What you have to do: Each line of the material, from the first through the one containing "(330, 719) none", is to be written out exactly.

Data:

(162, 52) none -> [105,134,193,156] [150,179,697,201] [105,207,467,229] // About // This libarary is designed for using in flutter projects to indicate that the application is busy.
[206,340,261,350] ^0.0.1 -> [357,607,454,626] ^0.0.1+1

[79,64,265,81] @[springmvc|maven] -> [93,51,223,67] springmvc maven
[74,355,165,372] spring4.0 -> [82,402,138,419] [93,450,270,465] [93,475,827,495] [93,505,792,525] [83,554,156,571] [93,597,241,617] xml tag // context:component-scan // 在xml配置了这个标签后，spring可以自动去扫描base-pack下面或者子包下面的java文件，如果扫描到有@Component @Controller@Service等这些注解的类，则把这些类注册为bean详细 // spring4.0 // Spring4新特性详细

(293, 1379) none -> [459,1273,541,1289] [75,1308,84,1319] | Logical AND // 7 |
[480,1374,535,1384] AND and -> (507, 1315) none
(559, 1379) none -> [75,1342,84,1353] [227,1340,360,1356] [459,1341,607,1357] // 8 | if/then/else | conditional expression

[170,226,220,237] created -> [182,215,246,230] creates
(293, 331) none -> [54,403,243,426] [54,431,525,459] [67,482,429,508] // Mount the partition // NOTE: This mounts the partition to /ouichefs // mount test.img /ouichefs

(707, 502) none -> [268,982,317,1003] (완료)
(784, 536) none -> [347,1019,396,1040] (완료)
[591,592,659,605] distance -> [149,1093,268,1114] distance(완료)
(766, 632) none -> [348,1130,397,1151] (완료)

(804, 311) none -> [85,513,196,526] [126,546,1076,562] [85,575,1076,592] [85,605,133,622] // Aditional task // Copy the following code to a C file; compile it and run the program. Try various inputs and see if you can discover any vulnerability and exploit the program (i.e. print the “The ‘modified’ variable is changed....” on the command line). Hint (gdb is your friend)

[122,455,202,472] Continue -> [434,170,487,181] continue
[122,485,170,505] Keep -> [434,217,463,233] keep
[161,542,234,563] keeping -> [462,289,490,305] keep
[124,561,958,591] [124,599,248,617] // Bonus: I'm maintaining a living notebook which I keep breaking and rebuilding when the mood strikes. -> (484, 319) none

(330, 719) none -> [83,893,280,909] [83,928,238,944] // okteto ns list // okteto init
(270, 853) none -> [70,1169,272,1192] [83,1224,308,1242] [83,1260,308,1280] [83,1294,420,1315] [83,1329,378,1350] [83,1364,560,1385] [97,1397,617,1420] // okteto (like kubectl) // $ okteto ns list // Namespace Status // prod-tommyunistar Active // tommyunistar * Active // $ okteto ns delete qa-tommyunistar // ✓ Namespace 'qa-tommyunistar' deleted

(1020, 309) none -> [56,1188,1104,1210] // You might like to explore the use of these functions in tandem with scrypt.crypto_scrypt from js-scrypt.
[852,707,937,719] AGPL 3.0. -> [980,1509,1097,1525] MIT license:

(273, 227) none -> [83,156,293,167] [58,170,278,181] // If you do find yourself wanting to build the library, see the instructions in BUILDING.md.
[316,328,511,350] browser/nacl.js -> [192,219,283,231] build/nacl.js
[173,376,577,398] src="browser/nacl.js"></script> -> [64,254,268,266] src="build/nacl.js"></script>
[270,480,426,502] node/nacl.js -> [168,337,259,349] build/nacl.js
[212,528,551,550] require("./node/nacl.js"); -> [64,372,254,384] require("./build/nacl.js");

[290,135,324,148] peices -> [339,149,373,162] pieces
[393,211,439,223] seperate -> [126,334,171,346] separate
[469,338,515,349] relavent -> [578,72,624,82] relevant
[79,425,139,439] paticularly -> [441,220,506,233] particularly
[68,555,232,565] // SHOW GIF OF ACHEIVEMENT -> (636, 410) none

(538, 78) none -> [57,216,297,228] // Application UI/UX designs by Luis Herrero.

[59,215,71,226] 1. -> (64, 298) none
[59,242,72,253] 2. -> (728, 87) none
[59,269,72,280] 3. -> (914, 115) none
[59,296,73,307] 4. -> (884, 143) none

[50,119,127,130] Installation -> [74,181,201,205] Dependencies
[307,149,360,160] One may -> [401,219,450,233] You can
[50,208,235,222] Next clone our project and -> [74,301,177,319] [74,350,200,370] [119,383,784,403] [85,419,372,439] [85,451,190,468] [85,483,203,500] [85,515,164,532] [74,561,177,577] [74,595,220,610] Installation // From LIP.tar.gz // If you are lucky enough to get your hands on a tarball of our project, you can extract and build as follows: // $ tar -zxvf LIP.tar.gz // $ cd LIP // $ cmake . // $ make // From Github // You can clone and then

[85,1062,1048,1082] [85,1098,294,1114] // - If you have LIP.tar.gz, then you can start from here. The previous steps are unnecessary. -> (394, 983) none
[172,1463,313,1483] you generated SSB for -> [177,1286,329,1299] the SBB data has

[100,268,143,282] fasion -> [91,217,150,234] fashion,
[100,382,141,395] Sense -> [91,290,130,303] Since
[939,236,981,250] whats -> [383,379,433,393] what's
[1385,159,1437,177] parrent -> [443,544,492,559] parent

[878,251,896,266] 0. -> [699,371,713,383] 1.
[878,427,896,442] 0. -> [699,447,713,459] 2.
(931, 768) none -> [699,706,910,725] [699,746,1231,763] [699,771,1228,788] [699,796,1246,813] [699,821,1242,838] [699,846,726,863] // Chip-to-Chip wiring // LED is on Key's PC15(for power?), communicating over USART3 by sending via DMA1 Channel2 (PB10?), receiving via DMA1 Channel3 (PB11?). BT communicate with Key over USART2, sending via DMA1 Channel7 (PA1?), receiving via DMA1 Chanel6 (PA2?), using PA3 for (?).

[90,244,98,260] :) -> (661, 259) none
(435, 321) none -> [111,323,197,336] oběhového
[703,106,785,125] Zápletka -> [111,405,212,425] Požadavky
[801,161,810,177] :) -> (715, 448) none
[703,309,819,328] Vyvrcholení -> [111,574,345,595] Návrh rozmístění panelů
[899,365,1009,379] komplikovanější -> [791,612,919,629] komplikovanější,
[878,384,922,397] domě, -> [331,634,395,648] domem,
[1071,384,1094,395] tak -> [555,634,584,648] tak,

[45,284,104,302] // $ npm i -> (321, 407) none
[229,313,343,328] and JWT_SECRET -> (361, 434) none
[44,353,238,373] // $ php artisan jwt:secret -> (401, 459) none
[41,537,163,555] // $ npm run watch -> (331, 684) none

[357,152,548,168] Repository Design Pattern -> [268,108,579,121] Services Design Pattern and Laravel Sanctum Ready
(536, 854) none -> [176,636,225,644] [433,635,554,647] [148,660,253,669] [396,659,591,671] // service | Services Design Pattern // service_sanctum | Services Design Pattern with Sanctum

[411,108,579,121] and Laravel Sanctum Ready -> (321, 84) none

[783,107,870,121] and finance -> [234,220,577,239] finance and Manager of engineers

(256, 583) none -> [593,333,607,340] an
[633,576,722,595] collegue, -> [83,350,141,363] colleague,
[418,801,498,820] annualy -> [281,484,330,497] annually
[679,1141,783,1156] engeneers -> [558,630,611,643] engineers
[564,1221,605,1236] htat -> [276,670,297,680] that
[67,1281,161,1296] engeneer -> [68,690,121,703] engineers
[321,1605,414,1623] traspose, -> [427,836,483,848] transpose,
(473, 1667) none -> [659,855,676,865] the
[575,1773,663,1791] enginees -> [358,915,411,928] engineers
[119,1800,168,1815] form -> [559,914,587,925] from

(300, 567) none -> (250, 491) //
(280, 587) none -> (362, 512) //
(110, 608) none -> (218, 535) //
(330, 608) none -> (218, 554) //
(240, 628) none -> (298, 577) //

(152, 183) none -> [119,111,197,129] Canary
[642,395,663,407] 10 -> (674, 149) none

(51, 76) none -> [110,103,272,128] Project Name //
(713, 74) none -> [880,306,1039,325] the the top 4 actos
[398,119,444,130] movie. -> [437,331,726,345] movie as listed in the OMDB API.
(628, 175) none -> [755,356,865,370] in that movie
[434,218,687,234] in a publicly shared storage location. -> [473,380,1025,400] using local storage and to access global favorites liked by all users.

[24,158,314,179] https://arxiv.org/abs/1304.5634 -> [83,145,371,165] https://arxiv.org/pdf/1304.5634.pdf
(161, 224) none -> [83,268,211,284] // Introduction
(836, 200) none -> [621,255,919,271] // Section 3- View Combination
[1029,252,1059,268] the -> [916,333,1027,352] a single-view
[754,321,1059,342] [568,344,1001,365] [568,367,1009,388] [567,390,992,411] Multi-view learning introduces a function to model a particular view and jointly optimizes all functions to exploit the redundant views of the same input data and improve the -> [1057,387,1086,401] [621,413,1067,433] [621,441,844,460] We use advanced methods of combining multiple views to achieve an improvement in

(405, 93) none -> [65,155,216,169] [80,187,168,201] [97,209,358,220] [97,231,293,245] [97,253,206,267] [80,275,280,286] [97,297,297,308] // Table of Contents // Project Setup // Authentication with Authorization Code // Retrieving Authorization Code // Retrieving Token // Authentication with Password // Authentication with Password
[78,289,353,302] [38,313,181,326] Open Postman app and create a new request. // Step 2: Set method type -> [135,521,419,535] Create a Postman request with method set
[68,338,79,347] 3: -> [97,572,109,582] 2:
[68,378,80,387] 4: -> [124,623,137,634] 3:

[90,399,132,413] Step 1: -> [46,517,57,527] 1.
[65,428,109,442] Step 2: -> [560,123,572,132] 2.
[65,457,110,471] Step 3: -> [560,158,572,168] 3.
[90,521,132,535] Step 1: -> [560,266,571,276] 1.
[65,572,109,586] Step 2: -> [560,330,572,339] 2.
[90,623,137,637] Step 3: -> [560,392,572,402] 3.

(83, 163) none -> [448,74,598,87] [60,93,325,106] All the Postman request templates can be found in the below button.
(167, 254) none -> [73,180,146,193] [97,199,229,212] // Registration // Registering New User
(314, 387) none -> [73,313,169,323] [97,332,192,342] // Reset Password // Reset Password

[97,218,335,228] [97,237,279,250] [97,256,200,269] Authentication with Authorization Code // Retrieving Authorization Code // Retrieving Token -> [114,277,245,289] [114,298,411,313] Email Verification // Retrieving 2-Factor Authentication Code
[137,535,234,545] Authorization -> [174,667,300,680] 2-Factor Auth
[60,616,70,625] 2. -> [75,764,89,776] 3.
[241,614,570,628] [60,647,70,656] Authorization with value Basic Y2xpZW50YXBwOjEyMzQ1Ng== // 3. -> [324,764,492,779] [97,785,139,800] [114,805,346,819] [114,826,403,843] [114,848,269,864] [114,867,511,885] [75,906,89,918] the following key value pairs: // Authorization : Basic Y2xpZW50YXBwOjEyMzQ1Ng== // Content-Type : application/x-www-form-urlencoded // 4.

Written solution:
(162, 52) none -> [105,134,193,156] [150,179,697,201] [105,207,467,229] // About // This libarary is designed for using in flutter projects to indicate that the application is busy.
[206,340,261,350] ^0.0.1 -> [357,607,454,626] ^0.0.1+1

[79,64,265,81] @[springmvc|maven] -> [93,51,223,67] springmvc maven
[74,355,165,372] spring4.0 -> [82,402,138,419] [93,450,270,465] [93,475,827,495] [93,505,792,525] [83,554,156,571] [93,597,241,617] xml tag // context:component-scan // 在xml配置了这个标签后，spring可以自动去扫描base-pack下面或者子包下面的java文件，如果扫描到有@Component @Controller@Service等这些注解的类，则把这些类注册为bean详细 // spring4.0 // Spring4新特性详细

(293, 1379) none -> [459,1273,541,1289] [75,1308,84,1319] | Logical AND // 7 |
[480,1374,535,1384] AND and -> (507, 1315) none
(559, 1379) none -> [75,1342,84,1353] [227,1340,360,1356] [459,1341,607,1357] // 8 | if/then/else | conditional expression

[170,226,220,237] created -> [182,215,246,230] creates
(293, 331) none -> [54,403,243,426] [54,431,525,459] [67,482,429,508] // Mount the partition // NOTE: This mounts the partition to /ouichefs // mount test.img /ouichefs

(707, 502) none -> [268,982,317,1003] (완료)
(784, 536) none -> [347,1019,396,1040] (완료)
[591,592,659,605] distance -> [149,1093,268,1114] distance(완료)
(766, 632) none -> [348,1130,397,1151] (완료)

(804, 311) none -> [85,513,196,526] [126,546,1076,562] [85,575,1076,592] [85,605,133,622] // Aditional task // Copy the following code to a C file; compile it and run the program. Try various inputs and see if you can discover any vulnerability and exploit the program (i.e. print the “The ‘modified’ variable is changed....” on the command line). Hint (gdb is your friend)

[122,455,202,472] Continue -> [434,170,487,181] continue
[122,485,170,505] Keep -> [434,217,463,233] keep
[161,542,234,563] keeping -> [462,289,490,305] keep
[124,561,958,591] [124,599,248,617] // Bonus: I'm maintaining a living notebook which I keep breaking and rebuilding when the mood strikes. -> (484, 319) none

(330, 719) none -> [83,893,280,909] [83,928,238,944] // okteto ns list // okteto init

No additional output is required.